We described an upgrading of PT on recurrence. Histological transformation was seen in five cases and only in upgrading from benign to borderline, from borderline to malignant and from benign to malignant tumour. No cases of downgrading were observed. Although infrequent, this finding has been previously reported.13 27 Additional molecular data are required for better understanding of the clinical significance of the histological change. We observed four phyllodes-related deaths concerning three malignant PTs and one borderline PT. All of these patients experienced distant recurrences. The rate of phyllodes-related death was significantly related with PT category.

Finally, we also provided a descriptive analysis of TILs in our cohort. We observed generally low levels of TILs, with malignant PT presenting with higher TILs. No association with phyllodes-related relapse-free survival was observed.

The major strengths of our work are the relatively large population as compared with other published series, the extensive availability of histopathological data and the long-term follow-up.

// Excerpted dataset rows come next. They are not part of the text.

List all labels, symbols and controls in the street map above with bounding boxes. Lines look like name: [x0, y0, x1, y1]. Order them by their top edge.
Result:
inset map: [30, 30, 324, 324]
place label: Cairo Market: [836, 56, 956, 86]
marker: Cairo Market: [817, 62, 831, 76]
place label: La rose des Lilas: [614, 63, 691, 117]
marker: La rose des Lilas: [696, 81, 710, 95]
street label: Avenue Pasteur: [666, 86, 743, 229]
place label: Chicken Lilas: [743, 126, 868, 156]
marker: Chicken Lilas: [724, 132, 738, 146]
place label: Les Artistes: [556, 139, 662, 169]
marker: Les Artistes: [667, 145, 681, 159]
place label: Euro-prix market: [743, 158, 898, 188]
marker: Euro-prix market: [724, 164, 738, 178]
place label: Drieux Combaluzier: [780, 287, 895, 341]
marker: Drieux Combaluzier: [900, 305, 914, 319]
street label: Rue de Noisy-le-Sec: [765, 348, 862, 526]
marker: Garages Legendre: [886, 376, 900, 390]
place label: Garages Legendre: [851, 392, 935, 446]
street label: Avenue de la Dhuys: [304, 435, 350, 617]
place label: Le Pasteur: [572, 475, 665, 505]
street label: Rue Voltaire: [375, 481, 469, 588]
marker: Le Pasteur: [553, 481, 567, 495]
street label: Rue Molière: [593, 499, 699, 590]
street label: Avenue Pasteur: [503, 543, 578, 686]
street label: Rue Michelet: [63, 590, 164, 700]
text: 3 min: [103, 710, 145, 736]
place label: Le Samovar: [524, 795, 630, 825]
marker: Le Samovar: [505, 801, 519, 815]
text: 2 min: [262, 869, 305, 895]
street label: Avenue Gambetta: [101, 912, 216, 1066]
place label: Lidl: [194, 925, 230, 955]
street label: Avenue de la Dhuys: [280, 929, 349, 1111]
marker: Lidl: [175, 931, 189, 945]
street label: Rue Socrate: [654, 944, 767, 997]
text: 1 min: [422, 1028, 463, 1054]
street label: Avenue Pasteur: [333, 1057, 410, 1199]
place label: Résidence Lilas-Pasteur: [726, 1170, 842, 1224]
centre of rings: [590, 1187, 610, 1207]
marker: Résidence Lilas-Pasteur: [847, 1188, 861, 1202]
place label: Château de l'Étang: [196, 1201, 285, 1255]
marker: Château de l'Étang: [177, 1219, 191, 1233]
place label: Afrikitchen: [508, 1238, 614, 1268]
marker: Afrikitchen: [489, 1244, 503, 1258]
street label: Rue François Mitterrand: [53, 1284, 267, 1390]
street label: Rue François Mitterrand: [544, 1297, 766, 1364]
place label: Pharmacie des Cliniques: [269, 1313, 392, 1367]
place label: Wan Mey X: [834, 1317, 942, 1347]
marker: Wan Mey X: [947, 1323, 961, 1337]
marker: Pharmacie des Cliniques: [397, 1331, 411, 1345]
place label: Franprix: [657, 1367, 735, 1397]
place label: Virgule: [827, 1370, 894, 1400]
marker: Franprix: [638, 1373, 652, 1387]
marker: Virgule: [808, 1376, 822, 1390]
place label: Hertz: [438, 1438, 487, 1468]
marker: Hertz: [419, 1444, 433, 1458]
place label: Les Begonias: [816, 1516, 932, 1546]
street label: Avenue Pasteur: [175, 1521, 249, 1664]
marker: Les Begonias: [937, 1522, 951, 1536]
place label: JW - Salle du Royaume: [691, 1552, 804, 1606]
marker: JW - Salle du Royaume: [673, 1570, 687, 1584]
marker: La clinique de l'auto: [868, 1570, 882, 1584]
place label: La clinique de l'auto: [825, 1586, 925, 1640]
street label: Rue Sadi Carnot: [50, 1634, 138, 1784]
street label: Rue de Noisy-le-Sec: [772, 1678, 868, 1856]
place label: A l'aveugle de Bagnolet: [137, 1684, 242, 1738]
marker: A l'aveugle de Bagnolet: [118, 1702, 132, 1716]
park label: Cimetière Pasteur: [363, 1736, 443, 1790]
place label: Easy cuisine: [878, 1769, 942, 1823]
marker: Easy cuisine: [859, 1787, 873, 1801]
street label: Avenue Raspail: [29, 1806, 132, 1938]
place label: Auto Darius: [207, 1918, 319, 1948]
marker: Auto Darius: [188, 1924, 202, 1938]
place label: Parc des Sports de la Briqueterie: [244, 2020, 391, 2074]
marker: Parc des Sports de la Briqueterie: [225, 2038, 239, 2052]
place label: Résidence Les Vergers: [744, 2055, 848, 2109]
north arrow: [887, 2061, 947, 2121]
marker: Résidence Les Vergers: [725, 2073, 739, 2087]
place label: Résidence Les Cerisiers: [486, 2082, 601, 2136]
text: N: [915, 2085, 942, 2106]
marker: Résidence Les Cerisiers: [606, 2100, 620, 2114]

The major limitations of this study are its retrospective nature, the lack of power for statistical analysis in patients’ subgroups and the lack of information on tumour borders.

Conclusions

PTs of the breast are rare biphasic tumours with heterogeneous clinical outcome. In this study, we reported marked cytological atypia and heterologous differentiation as prognostic factors affecting the cumulative incidence of phyllodes-related recurrence. Further large prospective studies are required to identify clinical, pathological and molecular features in order to predict the aggressiveness of PTs and to assess the most appropriate surgical and clinical therapeutic strategies.